▶ **WHAT YOU HAVE TO DO**
Output consists of the line that contains "select = 0; in0=0;in1=1;" plus every later line of the material below, each one duplicated exactly.

********************

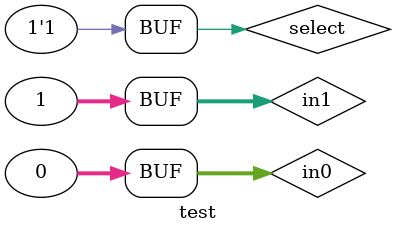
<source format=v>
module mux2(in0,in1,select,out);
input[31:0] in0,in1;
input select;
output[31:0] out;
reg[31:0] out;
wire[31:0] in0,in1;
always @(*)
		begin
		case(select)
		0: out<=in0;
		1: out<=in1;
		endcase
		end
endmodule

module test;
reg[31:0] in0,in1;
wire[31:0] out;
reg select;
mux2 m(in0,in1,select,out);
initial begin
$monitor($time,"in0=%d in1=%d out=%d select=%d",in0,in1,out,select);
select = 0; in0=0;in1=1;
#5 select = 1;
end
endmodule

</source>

********************

▶ **RESULT FOR THIS EXERCISE**
select = 0; in0=0;in1=1;
#5 select = 1;
end
endmodule

</source>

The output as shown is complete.